Thanks!!! But sadly I might say I'm having a bad time at trying to find a solution to this. Oddly enough, I've tried to use multiple of the available hashing methods, but always kept ending up with the same digits for both of 'em images. Even changing the "bit resolution" didn't worked; What intrigues me the most is the fact that, as you can see from the images uploaded in my prior comment, they are indeed different images. I would love to find a way to show that for the hash methods as well, hahaha. There are any other possibilities in the game? Anyway, thank you very much for the help!

fbarrella commented 5 years ago

I'm also going to leave here the actual piece of code I'm using to test the similarity between the images! Maybe I'm doing something I can't see right now! Would appreciate some insights!

@PostMapping(value = "/v1.0/hashTest")
public ResponseEntity getImageHashTest(@RequestParam(name="file") MultipartFile file,
                                       @RequestParam(name="file2") MultipartFile file2){
    SingleImageMatcher matcher = new SingleImageMatcher();
    Map<String, String> hashMap = new HashMap<>();

    try {
        BufferedImage image = ImageIO.read(file.getInputStream());
        BufferedImage image2 = ImageIO.read(file2.getInputStream());

        matcher.addHashingAlgorithm(new AverageHash(8), 0.4);
        matcher.addHashingAlgorithm(new AverageHash(32), 0.4);
        matcher.addHashingAlgorithm(new AverageHash(64), 0.4);

        matcher.addHashingAlgorithm(new PerceptiveHash(32), 0.4);
        matcher.addHashingAlgorithm(new PerceptiveHash(64), 0.4);

        matcher.addHashingAlgorithm(new MedianHash(32), 0.4);
        matcher.addHashingAlgorithm(new MedianHash(64), 0.4);

        matcher.addHashingAlgorithm(new DifferenceHash(64, DifferenceHash.Precision.Simple), 0.4);
        matcher.addHashingAlgorithm(new DifferenceHash(32, DifferenceHash.Precision.Triple), 0.4);

        if(matcher.checkSimilarity(image, image2))
            hashMap.put("similarity", "yes");
        else
            hashMap.put("similarity", "no");

        return ResponseEntity.ok(hashMap);
    } catch (IOException e) {
        e.printStackTrace();
    }

    return ResponseEntity.noContent().build();
}
KilianB commented 5 years ago

I did some testing and indeed those images will result in the same hash no matter what you try. Upon further investigation the issue arises due to the alpha channel. The black parts of the image are solid black, the white parts simply have an opacity of 0. As far as the program is aware, computing the luminosity values only takes the rgb values into account which are the same for each pixel. Are there any guidelines how transparency should be regarded when calculating Y in the YCbCr color model? I assume that for this trivial case an alpha of 0 can be assumed as white, but this isn't entirely correct for every single use case. For now an ugly work around would be to replace the opaque pixels with a white color until I can figure out how to correctly compute luminosity. (Is there a formula how to handle alpha? Always assume white?)
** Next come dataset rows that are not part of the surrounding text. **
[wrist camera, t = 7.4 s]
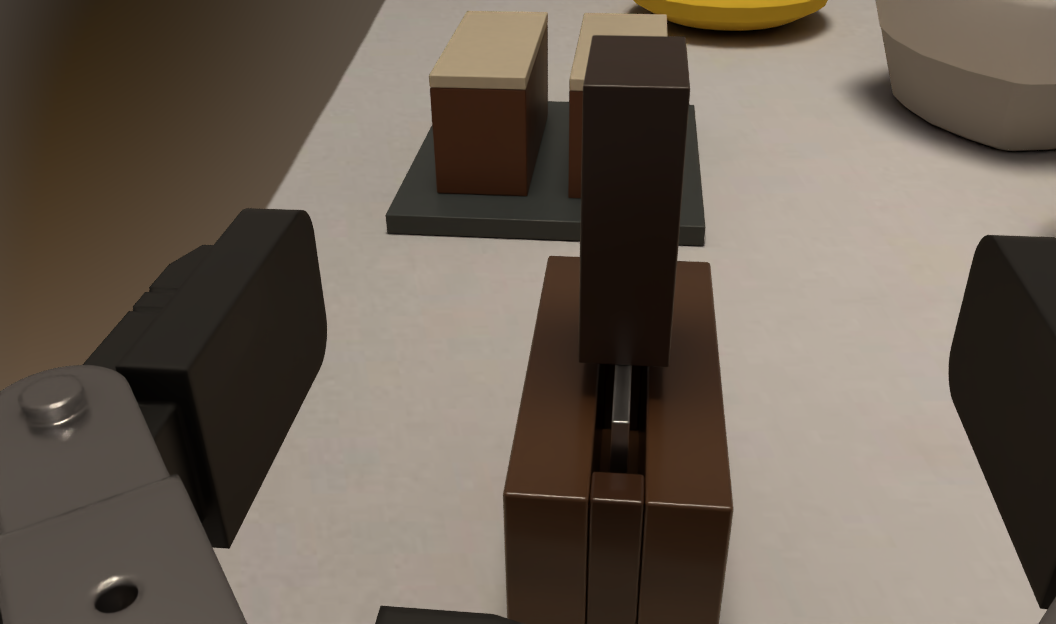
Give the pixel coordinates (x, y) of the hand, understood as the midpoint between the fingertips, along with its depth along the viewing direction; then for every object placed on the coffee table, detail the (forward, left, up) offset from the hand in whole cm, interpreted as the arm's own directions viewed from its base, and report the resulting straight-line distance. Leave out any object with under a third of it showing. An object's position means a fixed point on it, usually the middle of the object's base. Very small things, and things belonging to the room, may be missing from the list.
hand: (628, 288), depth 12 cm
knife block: (+8, +8, -16) cm, 19 cm away
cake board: (+24, +31, -16) cm, 42 cm away
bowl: (+51, +20, -16) cm, 57 cm away
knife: (+8, +8, -15) cm, 18 cm away
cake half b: (+22, +33, -15) cm, 42 cm away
KilianB commented 5 years ago

Yes, choosing a different hash method will not make a difference since the issue resides at the hash precalculation step. I see where you are coming from and this indeed is an issue. Semantically there isn't a valid solution I am afraid. We never know what color a missing pixel (invisible) will be. More often than not those pixels are displayed as white, as seen in the above images. I will add an option to let people choose how to handle transparency. This will fix your current issue.

fbarrella commented 5 years ago

That's awesome! I was actually going to come back with this exactly answer! Going through a little search, I've noticed how much the transparency affected the hash calculation by the API and ended up with the idea of simply modifying the original BufferedImage with an white background and then generating an hash over it. The only problem I see is when the actual image is an white png icon. Maybe we could iterate over this solution to get to a good place.

KilianB commented 5 years ago

Everything is pretty much implemented I just need to do some unit tests in order to ensure I didn't mess up anything else. The heavy lifting is done at the utility code repository.

From now on you can define:

   HashingAlgorithm aHasher = new AverageHash(64);
   //Define how to handle opaque pixel
   double alphaThreshold = 0;
   aHasher.setOpaqueHandling(Color.white,alphaThreshold);

   //Proceed as normal`

Will this suit you or do you have any other ideas? By default I will retain the old behavior to not break backwards compatibility. For strictly black and white images with transparent background we simply use an arbitrary color and handle both use cases.

fbarrella commented 5 years ago

Ok, if I got it right, the hasher will by default treat the image with a white background while also letting me choose another color/threshold if demanded, right? If so, it is amazing! It solves the problem as we can get even more preciser hashes! About the black and white w/ no background: what if you calculate the bg color over the luminance of the predominant image color? Maybe so we can avoid as much as possible making the user set the color manually!

KilianB commented 5 years ago

While refactoring the utility code I changed a few design decisions which takes a while longer than expected. I really wanted to get the new version released this night but sadly it will take a tiny bit.

fbarrella commented 5 years ago

Cool! Man, I would like to report a new ununsual case after the solution of adding a white bg to transparent backgrounds... For some reason my code resulted to generate equal codes (once again) when trying to hash those two following images using new PerceptiveHash(32) (respectively, one being the transparent png and the other being just a regular jpeg):

GLE 350D HIGHWAY - LATERAL 2 audi_vermelho

Would you please try to hash 'em so we can test if the anomaly isn't only at my side?